Transaction laundering moves to mobile: Banks need to watch out
By Ron Teicher, CEO, EverCompliant
Mobile is the future. Everybody knows that. And, there are more people than ever doing their online shopping via mobile devices. In 2015, 17 percent of all retail sales were via mobile smart devices, 53 percent more than the year before, and that number seems to be heading in a positive direction.
And as e-commerce goes, so goes electronic crime. The increased opportunities for legitimate sellers, thanks to the many methods of reaching and selling to customers – via apps, text messages, even chat apps – also provide more opportunities for cybercriminals intent on corrupting the system for their own benefit.
One scam that is enjoying a golden era thanks to the many possibilities offered by mobile is transaction laundering, in which cybercriminals hijack the legitimate payment process to sell all manner of illicit goods and services online. The plethora of payment options and methods on mobile make it easy for peddlers of porn, drugs, even weapons, to hide in plain sight – using legitimate-looking fronts to process transactions for illegal goods and services – with less fear than ever that they will get caught.
Unfortunately for banks and payment platforms that unknowingly process these transactions, the law is likely to hold them responsible for the illegal activity they should have caught being processed through their system. To protect themselves, banks, PSPs (payment service providers), acquirers, and other financial service organizations need to figure out ways to detect and disable illegal transaction laundering before the Justice Department, the FBI, or Interpol detect it for them.
The numbers are mind-boggling. Studies indicate that banks may be processing as many as 10 percent of additional unauthorized e-commerce sites without their consent or awareness; and it’s possible these sites are actually fronts for the sale of illicit goods and services.
A legitimate-looking web site that sells flowers, for example, may actually be a front used to process payments from other sites that sell completely different merchandise, often illegal in nature. Payment is made by credit card, Paypal, etc., and appears on credit card statements – and the card issuer's records – as a legitimate-looking transaction from the online flower shop. That shop's website can now also provide a mobile app that can process payments from illicit sources coming from other mobile apps or other websites.
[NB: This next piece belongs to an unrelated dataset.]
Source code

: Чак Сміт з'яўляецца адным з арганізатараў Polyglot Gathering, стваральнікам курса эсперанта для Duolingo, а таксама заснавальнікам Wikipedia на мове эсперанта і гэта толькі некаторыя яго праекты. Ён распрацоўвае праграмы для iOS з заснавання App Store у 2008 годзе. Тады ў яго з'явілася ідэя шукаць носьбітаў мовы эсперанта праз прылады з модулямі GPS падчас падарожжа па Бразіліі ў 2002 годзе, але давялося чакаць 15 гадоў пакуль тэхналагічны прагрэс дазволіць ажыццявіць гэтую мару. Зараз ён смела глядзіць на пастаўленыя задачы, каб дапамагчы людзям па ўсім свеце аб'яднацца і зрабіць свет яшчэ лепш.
The iOS App Store holds more than one and a half million apps, and over 2 million in Google Play, including thousands of shopping apps that bring the online commerce experience from sites like Amazon, Zappos, Walgreens, and many others to mobile. But there are many other lesser known markets for downloading mobile apps. Many of these apps can offer in-app purchases or link to mobile-web payment pages.
While Apple and Google could be presumed to check out the merchant apps offered on their sites, there are other sources where users pick up rogue apps creating a huge rogue marketplace. Users of Android, Windows phones, Blackberry, and other devices can install any platform-compatible app, and these are not vetted by anyone. No one knows how many of these unknown apps there are, and whether they are being used for illegal activities.
Even ostensibly legitimate App Store and Google Play apps pose a major risk. Hundreds of thousands of apps of all kinds - games, information and news, entertainment, etc. - offer in-app purchase possibilities to enhance user experience. What’s to stop a rogue internet merchant from using a gaming app, for example, to link to a site selling illicit items via an in-app purchase link?
Things could get even more grim in the future as merchants begin using chat bots to reach customers. Chat bots operate within chat apps like Messenger and WhatsApp, using artificial intelligence to communicate with members of the group with the objective being to drive e-commerce sales. For cyber-crooks, chat offers an unprecedented opportunity: find the right group of disillusioned teens, for example, and a drug dealer can have a field day selling goods online to an amenable audience.
What to do?
Mobile has upended e-commerce in a very short period of time, but it hasn't changed the law; banks and credit card issuers who are involved (even without their knowledge) in illegal transactions can find themselves in deep trouble legally and from a reputation point of view. Without the data, they are sitting ducks, and once they get it, they need to effectively use it to figure out where the cybercrooks are and fast.
The current threats from transaction laundering require a fundamental change in how the industry goes about vetting and monitoring online merchants and mobile apps. This requires the use of advanced cyber intelligence techniques that allow the detection and monitoring of the elaborate online networks that have until now been invisible to MSPs.
Additionally, it is critical to enable ongoing monitoring of the merchant portfolio. The bad guys know how to circumvent the system and compromise it by making sure they look 100 percent legitimate. All of the questionable mobile apps that exist appear weeks and months after the front shop has planted roots within the payment system. Only later does transaction laundering start being introduced through newly marketed mobile apps.